Больше всего доставалось матери, особенно в первые годы. Многие ее черты делали мать идеальной мишенью, например, неумение давать сдачи и склонность к истеричным рыданиям, пробуждающим в любом разъяренном мужчине лишь пущие презрение и агрессивность. За отца она вышла еще девочкой и потому всегда видела в нем скорее главу семьи, чем мужа. Те три года, в течение которых она в одиночку растила сына, не наделили ее твердостью характера, – насколько мне известно, мать в очень большой степени опиралась на помощь своих родителей. Иногда мне кажется, что, провожая отца, она надеялась, что тот не вернется. И так ли уж плохо это было? Мать сменила бы статус шалавы-школьницы на положение военной вдовы; ее родителям не пришлось бы больше иметь дело с последствиями их ханжества и торопливости. Даже отец мог бы предпочесть именно такую развязку. Я однажды попробовал взглянуть на их положение его глазами. Уверен, когда-то у него были мечты, пусть даже и скромные, и я сильно сомневаюсь, что в них фигурировали жена и ребенок. Так что он мог видеть в смерти милосердный исход.
Конечно, я сужу его несколько слишком строго, поскольку бо́льшую часть времени дом наш был тихим, пусть и не очень радостным, а вспышки отцовского гнева были опасны прежде всего их непредсказуемостью. Если в них и присутствовала некая система, мне ее обнаружить не удалось. Собственно говоря, это может свидетельствовать о том, что меня они не так уж и затрагивали. Как уже было сказано, я появился на домашней сцене с некоторым запозданием, а когда только-только начал задумываться над окружавшим меня миром, он взорвался, рассыпавшись в пыль.

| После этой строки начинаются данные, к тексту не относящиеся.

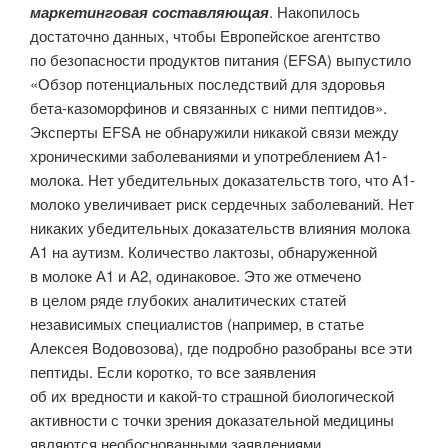
маркетинговая составляющая
. Накопилось
достаточно данных, чтобы Европейское агентство
по безопасности продуктов питания (EFSA) выпустило
«Обзор потенциальных последствий для здоровья
бета-казоморфинов и связанных с ними пептидов».
Эксперты EFSA не обнаружили никакой связи между
хроническими заболеваниями и употреблением А1-
молока. Нет убедительных доказательств того, что А1-
молоко увеличивает риск сердечных заболеваний. Нет
никаких убедительных доказательств влияния молока
А1 на аутизм. Количество лактозы, обнаруженной
в молоке А1 и А2, одинаковое. Это же отмечено
в целом ряде глубоких аналитических статей
независимых специалистов (например, в статье
Алексея Водовозова), где подробно разобраны все эти
пептиды. Если коротко, то все заявления
об их вредности и какой-то страшной биологической
активности с точки зрения доказательной медицины
являются необоснованными заявлениями.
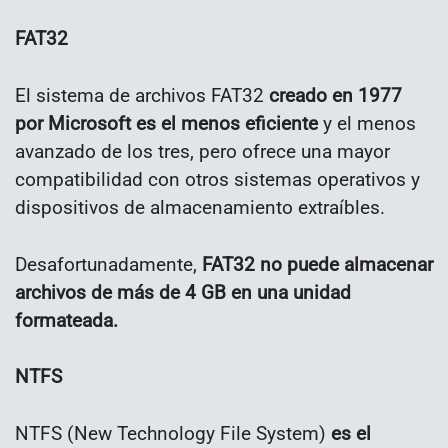
FAT32
El sistema de archivos FAT32
creado en 1977
por Microsoft es el menos eficiente
y el menos
avanzado de los tres, pero ofrece una mayor
compatibilidad con otros sistemas operativos y
dispositivos de almacenamiento extraíbles.
Desafortunadamente,
FAT32 no puede almacenar
archivos de más de 4 GB en una unidad
formateada.
NTFS
NTFS (New Technology File System)
es el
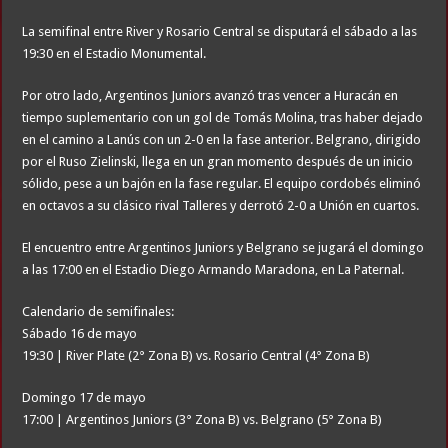
La semifinal entre River y Rosario Central se disputará el sábado a las
19:30 en el Estadio Monumental.
Por otro lado, Argentinos Juniors avanzó tras vencer a Huracán en
tiempo suplementario con un gol de Tomás Molina, tras haber dejado
en el camino a Lanús con un 2-0 en la fase anterior. Belgrano, dirigido
por el Ruso Zielinski, llega en un gran momento después de un inicio
sólido, pese a un bajón en la fase regular. El equipo cordobés eliminó
en octavos a su clásico rival Talleres y derrotó 2-0 a Unión en cuartos.
El encuentro entre Argentinos Juniors y Belgrano se jugará el domingo
a las 17:00 en el Estadio Diego Armando Maradona, en La Paternal.
Calendario de semifinales:
Sábado 16 de mayo
19:30 | River Plate (2° Zona B) vs. Rosario Central (4° Zona B)
Domingo 17 de mayo
17:00 | Argentinos Juniors (3° Zona B) vs. Belgrano (5° Zona B)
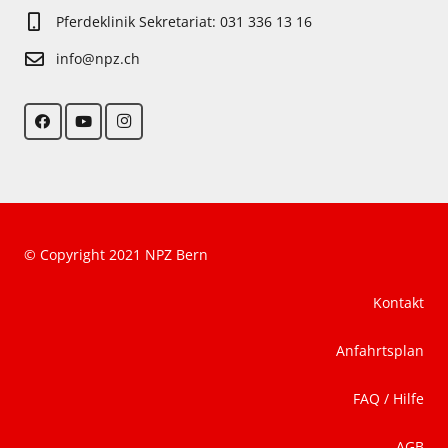
Pferdeklinik Sekretariat: 031 336 13 16
info@npz.ch
© Copyright 2021 NPZ Bern
Kontakt
Anfahrtsplan
FAQ / Hilfe
AGB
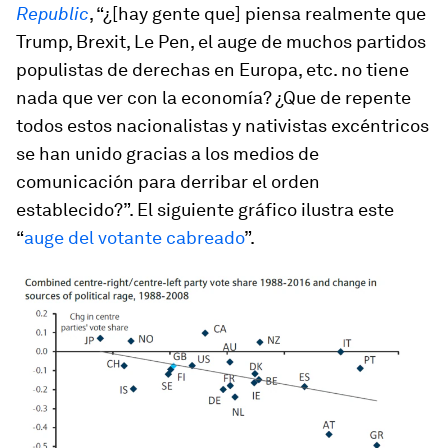
Republic
, “¿[hay gente que] piensa realmente que
Trump, Brexit, Le Pen, el auge de muchos partidos
populistas de derechas en Europa, etc. no tiene
nada que ver con la economía? ¿Que de repente
todos estos nacionalistas y nativistas excéntricos
se han unido gracias a los medios de
comunicación para derribar el orden
establecido?”. El siguiente gráfico ilustra este
“
auge del votante cabreado
”.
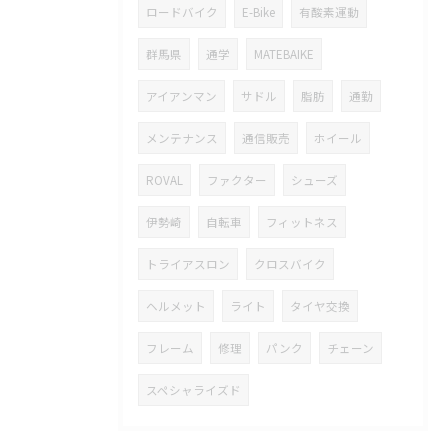
ロードバイク
E-Bike
有酸素運動
群馬県
通学
MATEBAIKE
アイアンマン
サドル
脂肪
通勤
メンテナンス
通信販売
ホイール
ROVAL
ファクター
シューズ
伊勢崎
自転車
フィットネス
トライアスロン
クロスバイク
ヘルメット
ライト
タイヤ交換
フレーム
修理
パンク
チェーン
スペシャライズド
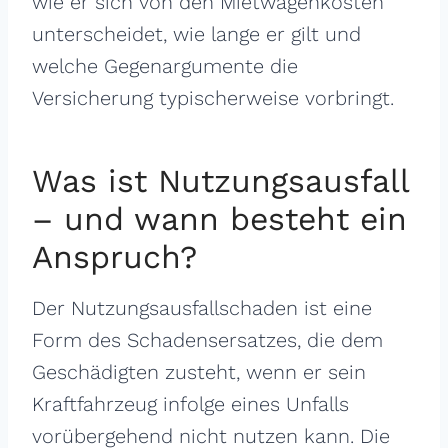
wie er sich von den Mietwagenkosten
unterscheidet, wie lange er gilt und
welche Gegenargumente die
Versicherung typischerweise vorbringt.
Was ist Nutzungsausfall
– und wann besteht ein
Anspruch?
Der Nutzungsausfallschaden ist eine
Form des Schadensersatzes, die dem
Geschädigten zusteht, wenn er sein
Kraftfahrzeug infolge eines Unfalls
vorübergehend nicht nutzen kann. Die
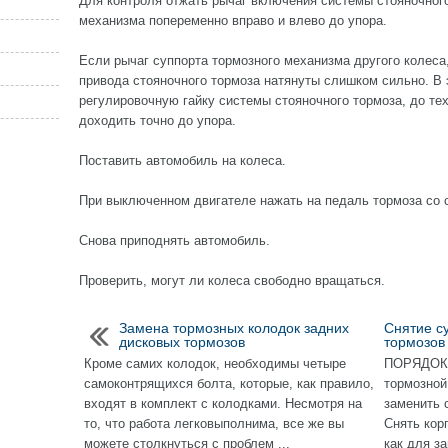
Для контроля отжать рычаг включения системы стояночного
механизма попеременно вправо и влево до упора.
Если рычаг суппорта тормозного механизма другого колеса,
привода стояночного тормоза натянуты слишком сильно. В
регулировочную гайку системы стояночного тормоза, до тех
доходить точно до упора.
Поставить автомобиль на колеса.
При выключенном двигателе нажать на педаль тормоза со с
Снова приподнять автомобиль.
Проверить, могут ли колеса свободно вращаться.
Замена тормозных колодок задних
Снятие с
дисковых тормозов
тормозов
Кроме самих колодок, необходимы четыре
ПОРЯДОК
самоконтрящихся болта, которые, как правило,
тормозной
входят в комплект с колодками. Несмотря на
заменить 
то, что работа легковыполнима, все же вы
Снять кор
можете столкнуться с проблем ...
как для з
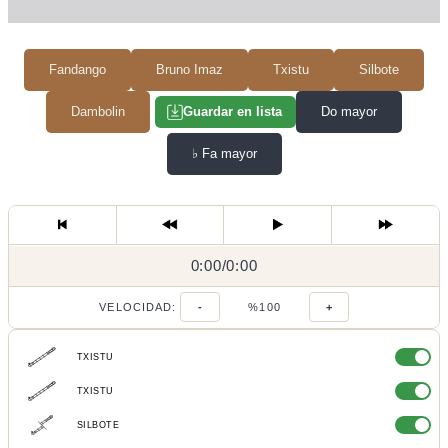
Fandango
Bruno Imaz
Txistu
Silbote
Dambolin
Do mayor
Guardar en lista
♭
Fa mayor
0:00
0:00
/
0:00
/
VELOCIDAD:
-
%100
+
TXISTU
TXISTU
SILBOTE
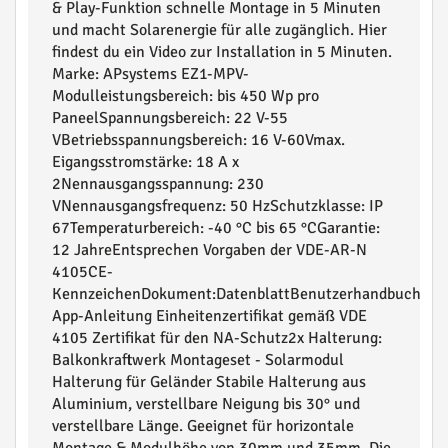
& Play-Funktion schnelle Montage in 5 Minuten
und macht Solarenergie für alle zugänglich. Hier
findest du ein Video zur Installation in 5 Minuten.
Marke: APsystems EZ1-MPV-
Modulleistungsbereich: bis 450 Wp pro
PaneelSpannungsbereich: 22 V-55
VBetriebsspannungsbereich: 16 V-60Vmax.
Eigangsstromstärke: 18 A x
2Nennausgangsspannung: 230
VNennausgangsfrequenz: 50 HzSchutzklasse: IP
67Temperaturbereich: -40 °C bis 65 °CGarantie:
12 JahreEntsprechen Vorgaben der VDE-AR-N
4105CE-
KennzeichenDokument:DatenblattBenutzerhandbuch
App-Anleitung Einheitenzertifikat gemäß VDE
4105 Zertifikat für den NA-Schutz2x Halterung:
Balkonkraftwerk Montageset - Solarmodul
Halterung für Geländer Stabile Halterung aus
Aluminium, verstellbare Neigung bis 30° und
verstellbare Länge. Geeignet für horizontale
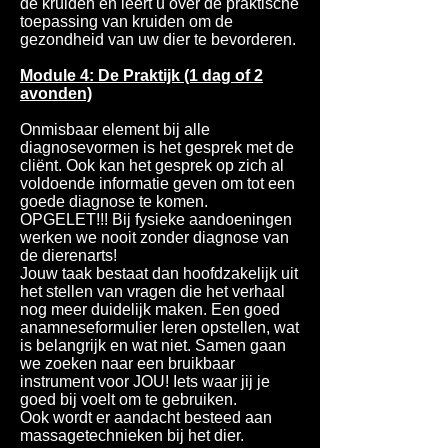
de kruiden en leert u over de praktische
toepassing van kruiden om de
gezondheid van uw dier te bevorderen.
Module 4: De Praktijk (1 dag of 2
avonden)
Onmisbaar element bij alle
diagnosevormen is het gesprek met de
cliënt. Ook kan het gesprek op zich al
voldoende informatie geven om tot een
goede diagnose te komen.
OPGELET!!! Bij fysieke aandoeningen
werken we nooit zonder diagnose van
de dierenarts!
Jouw taak bestaat dan hoofdzakelijk uit
het stellen van vragen die het verhaal
nog meer duidelijk maken. Een goed
anamneseformulier leren opstellen, wat
is belangrijk en wat niet. Samen gaan
we zoeken naar een bruikbaar
instrument voor JOU! Iets waar jij je
goed bij voelt om te gebruiken.
Ook wordt er aandacht besteed aan
massagetechnieken bij het dier.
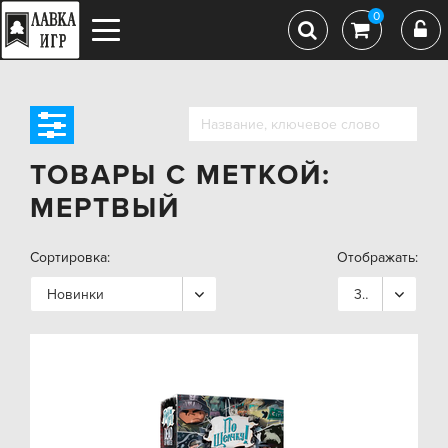
0
ТОВАРЫ С МЕТКОЙ:
МЕРТВЫЙ
Сортировка:
Отображать:
Новинки
36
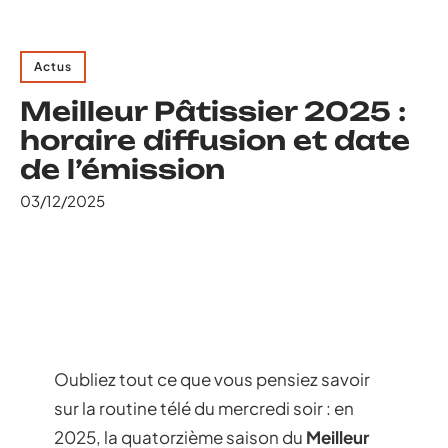
Actus
Meilleur Pâtissier 2025 :
horaire diffusion et date
de l’émission
03/12/2025
Oubliez tout ce que vous pensiez savoir
sur la routine télé du mercredi soir : en
2025, la quatorzième saison du
Meilleur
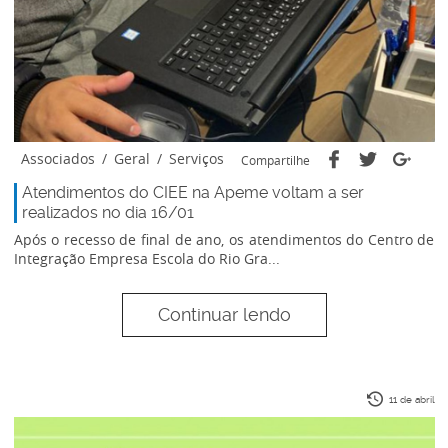
Associados
/
Geral
/
Serviços
Compartilhe
Atendimentos do CIEE na Apeme voltam a ser
realizados no dia 16/01
Após o recesso de final de ano, os atendimentos do Centro de
Integração Empresa Escola do Rio Gra...
Continuar lendo
11 de abril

Подобно всем младшим братьям, я одевался в обноски старшего. Кристофер был достаточно миниатюрен для того, чтобы я мог влезать в его одежду года через четыре после того, как он от нее отказывался, хотя лет мне было на восемь меньше. Начав зарабатывать приличные деньги, отец решил, что молодой человек должен раз в два года получать новый костюм для посещения церкви, и они с Крисом каждые два года стали совершать паломничества в уортовский "Бойс Таун". Там неизменно выбирался самый тяжелый, самый чесоточный костюм из всех, какие только можно вообразить, сущая фланелевая смирительная рубашка, которая затем доставалась мне – с торчащими нитками, линялыми подмышками и так далее. Я не возражал. Не ожидая ничего лучшего, я был доволен и этим.
Крис, поджарый, ловкий и смуглый, пошел в нашу мать (во всяком случае, внешне), на четверть гречанку. Вспомните фильм "Бунтарь без причины" – не Джеймса Дина, а его непоседливого дружка, которого играл юный Сол Минео. Я же был долговяз, косноязычен и мог полагаться только на милость моего растущего тела: координация у меня была никудышняя, я не умел бросить мяч так, чтобы он летел по прямой, не умел пробежаться, не запутавшись в собственных ногах. И всегда выглядел слишком высоким для моих лет. Мне потребовалось немалое время, чтобы научиться управлять собственным телом. К тому же до начала полового созревания я вообще никакого веса не набирал и потому в отрочестве выглядел широким анфас и до смешного узким в профиль – таким, точно меня только что вынули из-под гидравлического пресса.